Denmark banking union moves hold message for UK

Danes may be softening stance on EU integration

by John Stevens

Wed 27 May 2015

Denmark is the only EU member apart from Britain with an exemption from the Maastricht treaty obligation eventually to join the euro. So the growing likelihood that Denmark will join European banking union, bringing its banks under the oversight of the European Central Bank, is of great significance.

At the end of last month the Danish government announced, following a report by its justice ministry, that the Danes will not have to hold a referendum on joining the banking union. With Danske Bank, for example, capitalised at some 200% of Danish GDP, the Danes recognise that adherence to banking union may be an appropriate way to limit financial risks.

This  is one reason why, in a country that otherwise remains sceptical about economic and monetary union, opinions about further European economic integration may be softening. Upward pressure on the Danish krone following the January ending of the Swiss National Bank’s euro peg have now more or less ceased. But the Danes are still suffering some costs, in terms of distortions to Danish interest rates and bond issuance, from non-participation in EMU.
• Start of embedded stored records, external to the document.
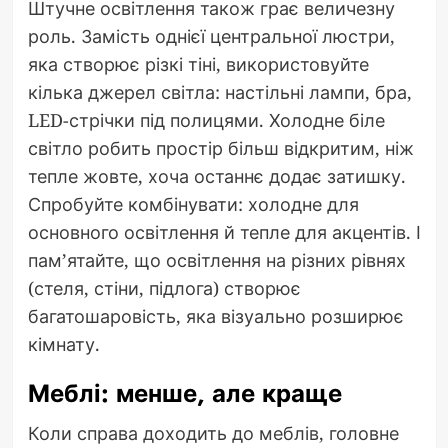
Штучне освітлення також грає величезну
роль. Замість однієї центральної люстри,
яка створює різкі тіні, використовуйте
кілька джерел світла: настільні лампи, бра,
LED-стрічки під полицями. Холодне біле
світло робить простір більш відкритим, ніж
тепле жовте, хоча останнє додає затишку.
Спробуйте комбінувати: холодне для
основного освітлення й тепле для акцентів. І
пам’ятайте, що освітлення на різних рівнях
(стеля, стіни, підлога) створює
багатошаровість, яка візуально розширює
кімнату.
Меблі: менше, але краще
Коли справа доходить до меблів, головне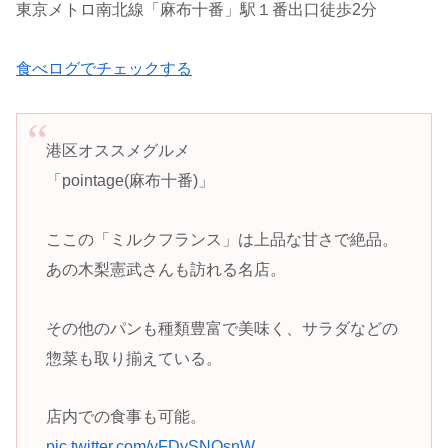
東京メトロ南北線「麻布十番」駅１番出口徒歩2分
食べログでチェックする
港区オススメグルメ
「pointage(麻布十番)」
ここの「ミルクフランス」は上品な甘さで絶品。
あの木梨憲武さんも訪れる名店。
その他のパンも種類豊富で美味く、サラダなどの
惣菜も取り揃えている。
店内での食事も可能。
pic.twitter.com/yFDySNQsnW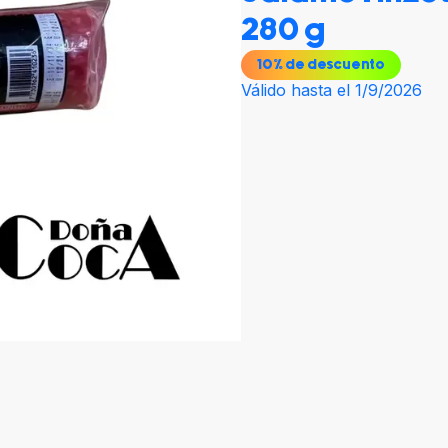
280 g
10
% de descuento
Válido hasta el 1/9/2026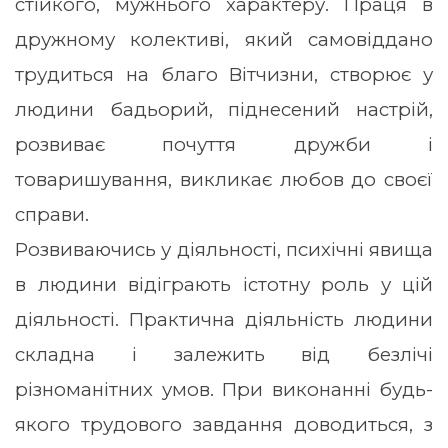
стійкого, мужнього характеру. Праця в
дружному колективі, який самовіддано
трудиться на благо Вітчизни, створює у
людини бадьорий, піднесений настрій,
розвиває почуття дружби і
товаришування, викликає любов до своєї
справи.
Розвиваючись у діяльності, психічні явища
в людини відіграють істотну роль у цій
діяльності. Практична діяльність людини
складна і залежить від безлічі
різноманітних умов. При виконанні будь-
якого трудового завдання доводиться, з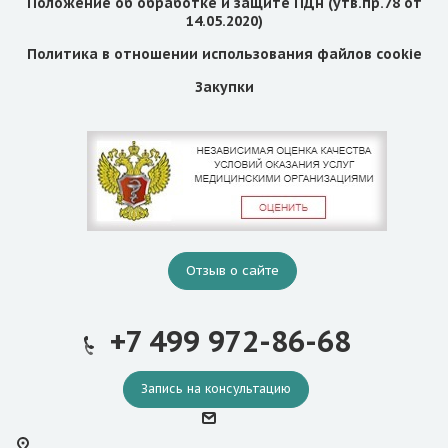
Положение об обработке и защите ПДн (утв.пр.78 от
14.05.2020)
Политика в отношении использования файлов cookie
Закупки
Отзыв о сайте
+7 499 972-86-68
Запись на консультацию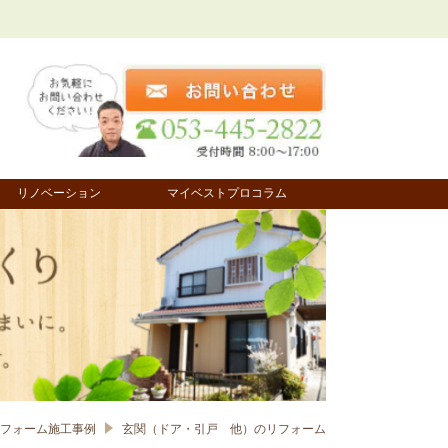
リノベーション
マイベストプロコラム
リフォーム施工事例
玄関（ドア・引戸 他）のリフォーム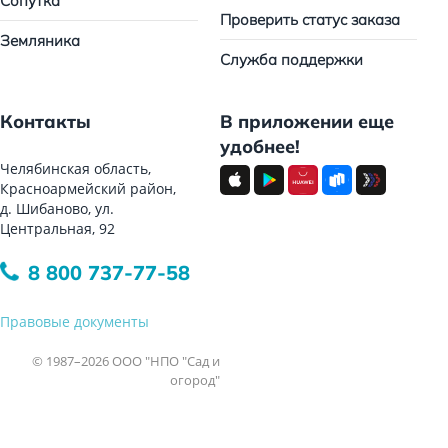
Сопутка
Проверить статус заказа
Земляника
Служба поддержки
Контакты
В приложении еще
удобнее!
Челябинская область,
Красноармейский район,
д. Шибаново, ул.
Центральная, 92
8 800 737-77-58
Правовые документы
© 1987–2026 ООО "НПО "Сад и
огород"
Все права защищены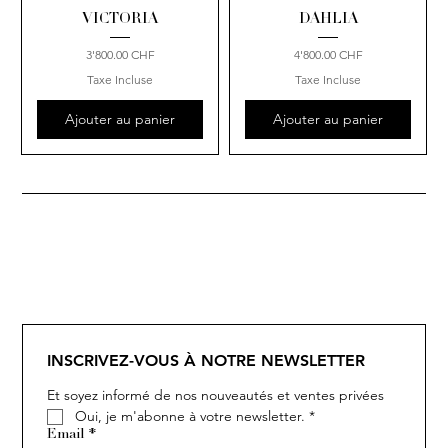
VICTORIA
DAHLIA
Prix
Prix
3'800.00 CHF
4'800.00 CHF
Taxe Incluse
Taxe Incluse
Ajouter au panier
Ajouter au panier
INSCRIVEZ-VOUS À NOTRE NEWSLETTER
Et soyez informé de nos nouveautés et ventes privées
Oui, je m'abonne à votre newsletter.
*
Email
*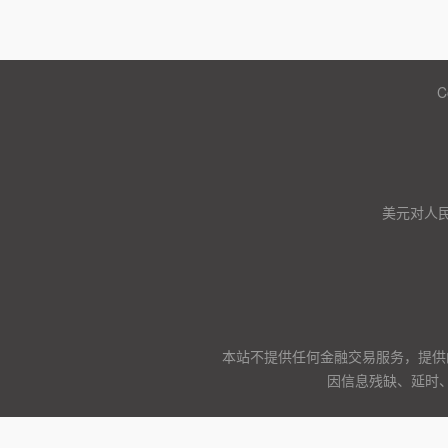
C
美元对人
本站不提供任何金融交易服务，提供
因信息残缺、延时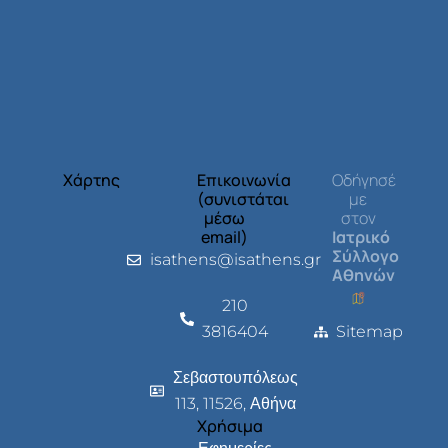
Χάρτης
Επικοινωνία
Οδήγησέ
(συνιστάται
με
μέσω
στον
email)
Ιατρικό
Σύλλογο
isathens@isathens.gr
Αθηνών
210
3816404
Sitemap
Σεβαστουπόλεως
113, 11526, Αθήνα
Χρήσιμα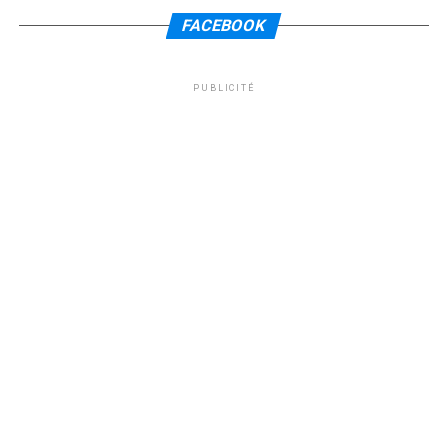
FACEBOOK
PUBLICITÉ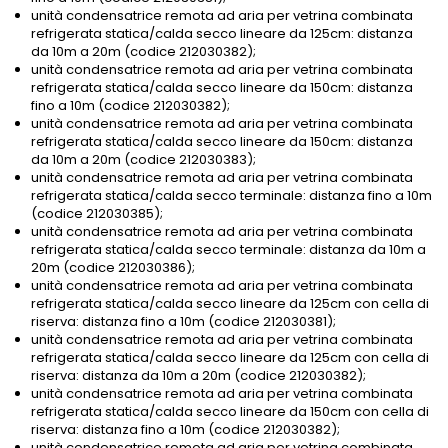
unità condensatrice remota ad aria per vetrina combinata
refrigerata statica/calda secco lineare da 125cm: distanza
da 10m a 20m (codice 212030382);
unità condensatrice remota ad aria per vetrina combinata
refrigerata statica/calda secco lineare da 150cm: distanza
fino a 10m (codice 212030382);
unità condensatrice remota ad aria per vetrina combinata
refrigerata statica/calda secco lineare da 150cm: distanza
da 10m a 20m (codice 212030383);
unità condensatrice remota ad aria per vetrina combinata
refrigerata statica/calda secco terminale: distanza fino a 10m
(codice 212030385);
unità condensatrice remota ad aria per vetrina combinata
refrigerata statica/calda secco terminale: distanza da 10m a
20m (codice 212030386);
unità condensatrice remota ad aria per vetrina combinata
refrigerata statica/calda secco lineare da 125cm con cella di
riserva: distanza fino a 10m (codice 212030381);
unità condensatrice remota ad aria per vetrina combinata
refrigerata statica/calda secco lineare da 125cm con cella di
riserva: distanza da 10m a 20m (codice 212030382);
unità condensatrice remota ad aria per vetrina combinata
refrigerata statica/calda secco lineare da 150cm con cella di
riserva: distanza fino a 10m (codice 212030382);
unità condensatrice remota ad aria per vetrina combinata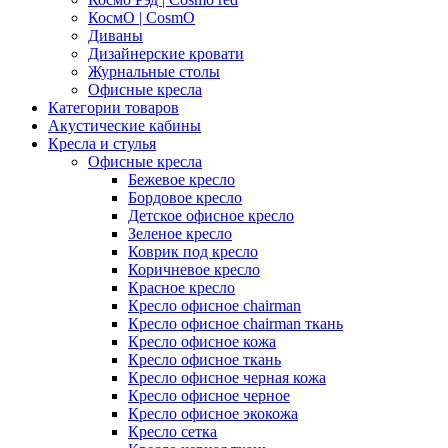
КосмО | CosmO
Диваны
Дизайнерские кровати
Журнальные столы
Офисные кресла
Категории товаров
Акустические кабины
Кресла и стулья
Офисные кресла
Бежевое кресло
Бордовое кресло
Детское офисное кресло
Зеленое кресло
Коврик под кресло
Коричневое кресло
Красное кресло
Кресло офисное chairman
Кресло офисное chairman ткань
Кресло офисное кожа
Кресло офисное ткань
Кресло офисное черная кожа
Кресло офисное черное
Кресло офисное экокожа
Кресло сетка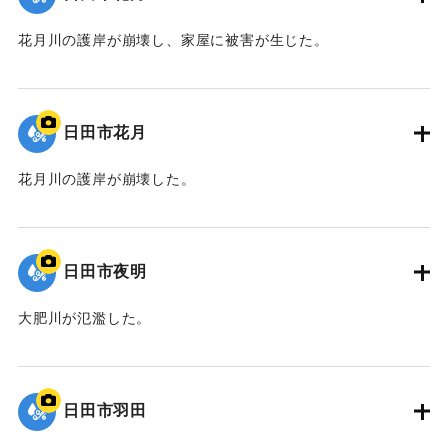
花月川の護岸が崩壊し、家屋に被害が生じた。
｜固有コード:
09922037
日田市花月
花月川の護岸が崩壊した。
｜固有コード:
09922036
日田市夜明
大肥川が氾濫した。
｜固有コード:
09922035
日田市羽田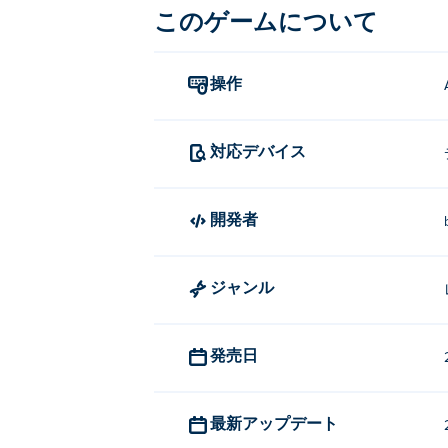
このゲームについて
操作
対応デバイス
開発者
ジャンル
発売日
最新アップデート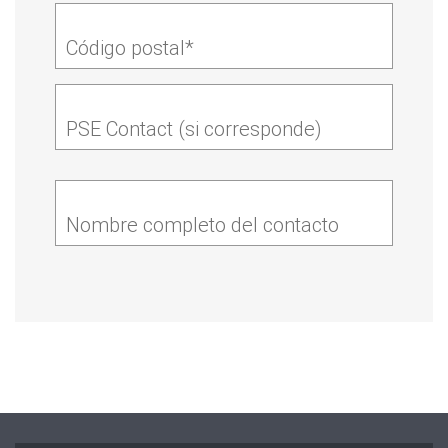
Código postal*
PSE Contact (si corresponde)
Nombre completo del contacto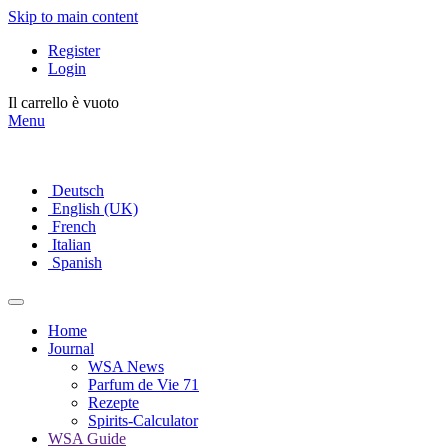
Skip to main content
Register
Login
Il carrello è vuoto
Menu
Deutsch
English (UK)
French
Italian
Spanish
Home
Journal
WSA News
Parfum de Vie 71
Rezepte
Spirits-Calculator
WSA Guide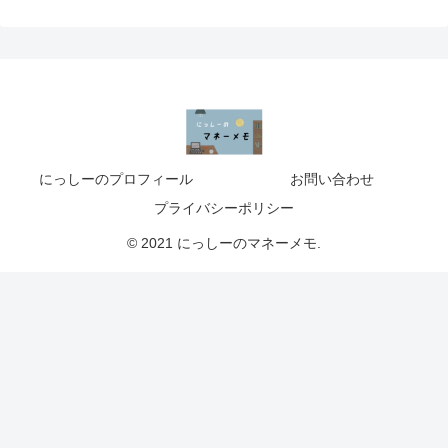
にっしーのプロフィール
お問い合わせ
プライバシーポリシー
© 2021 にっしーのマネーメモ.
The probability of an enhanced ECB role in supervision of, and potential crisis support for, Danish banks does not in itself require Denmark’s eventual membership of the euro, but this development may bring it closer.

A referendum on removing a number of opt-outs in the areas of justice and home affairs is scheduled for before April 2016. If the outcome is positive for the European cause, a vote on the euro could possibly take place as early as the following year. Of course, given the often fraught history of Danish public attitudes towards Europe, most observers still believe that a much more cautious approach will prevail.

Clarity on the outcome of the long-running  discord with Greece, and reversion of the ECB to a more normal, less expansionary, monetary policy, whenever this occurs, would make the Danish case for joining the euro more persuasive, increasing the chances of a favourable outcome of any future referendum.

The Danes may wish to avoid any referendum coinciding with the UK vote on membership of the EU, scheduled for some time in the next two years. David Cameron, the UK prime minister, appears to have chosen to make  changes to the euro’s status as the EU’s currency a central part of his renegotiation shopping list.  It would be surprising if Danish developments do not have some impact on the British EU debate.

The author, a former member of the European Parliament, is a member of the supervisory board of THS fund management.